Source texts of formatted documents

*** Block opens ***

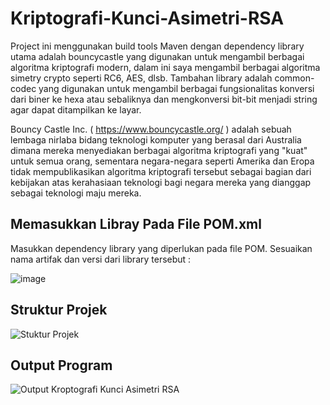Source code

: # Kriptografi-Kunci-Asimetri-RSA

Project ini menggunakan build tools Maven dengan dependency library utama adalah bouncycastle yang digunakan untuk mengambil berbagai algoritma kriptografi modern, dalam ini saya mengambil berbagai algoritma simetry crypto seperti RC6, AES, dlsb. Tambahan library adalah common-codec yang digunakan untuk mengambil berbagai fungsionalitas konversi dari biner ke hexa atau sebaliknya dan mengkonversi bit-bit menjadi string agar dapat ditampilkan ke layar.

Bouncy Castle Inc. ( https://www.bouncycastle.org/ ) adalah sebuah lembaga nirlaba bidang teknologi komputer yang berasal dari Australia dimana mereka menyediakan berbagai algoritma kriptografi yang "kuat" untuk semua orang, sementara negara-negara seperti Amerika dan Eropa tidak mempublikasikan algoritma kriptografi tersebut sebagai bagian dari kebijakan atas kerahasiaan teknologi bagi negara mereka yang dianggap sebagai teknologi maju mereka.

## Memasukkan Libray Pada File POM.xml
Masukkan dependency library yang diperlukan pada file POM. Sesuaikan nama artifak dan versi dari library tersebut :

![image](https://user-images.githubusercontent.com/52452132/121465252-a949ad00-c9df-11eb-9f66-e64d9dc7a829.png)

## Struktur Projek
![Stuktur Projek](https://user-images.githubusercontent.com/52452132/121465304-c41c2180-c9df-11eb-880a-ad91cb75e84e.PNG)

## Output Program
![Output Kroptografi Kunci Asimetri RSA](https://user-images.githubusercontent.com/52452132/121465331-d0a07a00-c9df-11eb-93d2-e1e3652c18d0.PNG)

*** Block closes ***

AIM OF THE EXERCISE: Copy all the data exactly as written, but skip any picture.

RESULT OF THE TASK:
Source code

: # Kriptografi-Kunci-Asimetri-RSA

Project ini menggunakan build tools Maven dengan dependency library utama adalah bouncycastle yang digunakan untuk mengambil berbagai algoritma kriptografi modern, dalam ini saya mengambil berbagai algoritma simetry crypto seperti RC6, AES, dlsb. Tambahan library adalah common-codec yang digunakan untuk mengambil berbagai fungsionalitas konversi dari biner ke hexa atau sebaliknya dan mengkonversi bit-bit menjadi string agar dapat ditampilkan ke layar.

Bouncy Castle Inc. ( https://www.bouncycastle.org/ ) adalah sebuah lembaga nirlaba bidang teknologi komputer yang berasal dari Australia dimana mereka menyediakan berbagai algoritma kriptografi yang "kuat" untuk semua orang, sementara negara-negara seperti Amerika dan Eropa tidak mempublikasikan algoritma kriptografi tersebut sebagai bagian dari kebijakan atas kerahasiaan teknologi bagi negara mereka yang dianggap sebagai teknologi maju mereka.

## Memasukkan Libray Pada File POM.xml
Masukkan dependency library yang diperlukan pada file POM. Sesuaikan nama artifak dan versi dari library tersebut :

![image](https://user-images.githubusercontent.com/52452132/121465252-a949ad00-c9df-11eb-9f66-e64d9dc7a829.png)

## Struktur Projek
![Stuktur Projek](https://user-images.githubusercontent.com/52452132/121465304-c41c2180-c9df-11eb-880a-ad91cb75e84e.PNG)

## Output Program
![Output Kroptografi Kunci Asimetri RSA](https://user-images.githubusercontent.com/52452132/121465331-d0a07a00-c9df-11eb-93d2-e1e3652c18d0.PNG)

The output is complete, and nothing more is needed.